**Task directions**:
In the data below, find every line with the word "subsection" and copy it.

Stored data entries
========================
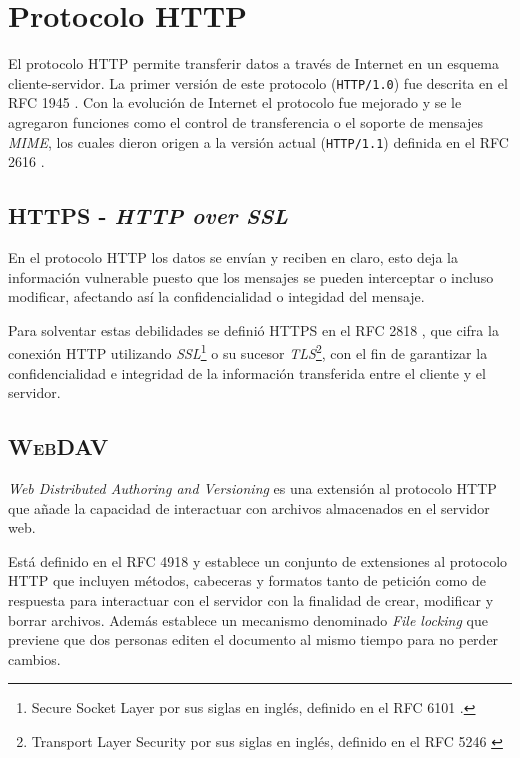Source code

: 
\section {Protocolo \textsc{HTTP}}

El protocolo \textsc{HTTP} permite transferir datos a trav\'{e}s de Internet en un esquema cliente-servidor. La primer versi\'{o}n de este protocolo (\texttt{HTTP/1.0}) fue descrita en el \textsc{RFC} 1945 \cite{_rfc_????-1}. Con la evoluci\'{o}n de Internet el protocolo fue mejorado y se le agregaron funciones como el control de transferencia o el soporte de mensajes \textit{MIME}, los cuales dieron origen a la versi\'{o}n actual (\texttt{HTTP/1.1}) definida en el RFC 2616 \cite{_rfc_????}.

  \subsection {\textsc{HTTPS} - \textit{HTTP over SSL}}

En el protocolo \textsc{HTTP} los datos se env\'{i}an y reciben en claro, esto deja la informaci\'{o}n vulnerable puesto que los mensajes se pueden interceptar o incluso modificar, afectando as\'{i} la confidencialidad o integidad del mensaje.

Para solventar estas debilidades se defini\'{o} \textsc{HTTPS} en el \textsc{RFC} 2818 \cite{_rfc_????-6}, que cifra la conexi\'{o}n \textsc{HTTP} utilizando \emph{SSL}\footnote{Secure Socket Layer por sus siglas en ingl\'{e}s, definido en el \textsc{RFC} 6101 \cite{_rfc_????-4}.} o su sucesor \emph{TLS}\footnote{Transport Layer Security por sus siglas en ingl\'{e}s, definido en el \textsc{RFC} 5246 \cite{_rfc_????-3}}, con el fin de garantizar la confidencialidad e integridad de la informaci\'{o}n transferida entre el cliente y el servidor.

  \subsection {\textsc{WebDAV}}

\textit{Web Distributed Authoring and Versioning} es una extensi\'{o}n al protocolo \textsc{HTTP} que a\~{n}ade la capacidad de interactuar con archivos almacenados en el servidor web.

Est\'{a} definido en el \textsc{RFC} 4918 \cite{_rfc_????-2} y establece un conjunto de extensiones al protocolo \textsc{HTTP} que incluyen m\'{e}todos, cabeceras y formatos tanto de petici\'{o}n como de respuesta para interactuar con el servidor con la finalidad de crear, modificar y borrar archivos. Adem\'{a}s establece un mecanismo denominado \textit{File locking} que previene que dos personas editen el documento al mismo tiempo para no perder cambios.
========================
**Task output**:
  \subsection {\textsc{HTTPS} - \textit{HTTP over SSL}}
  \subsection {\textsc{WebDAV}}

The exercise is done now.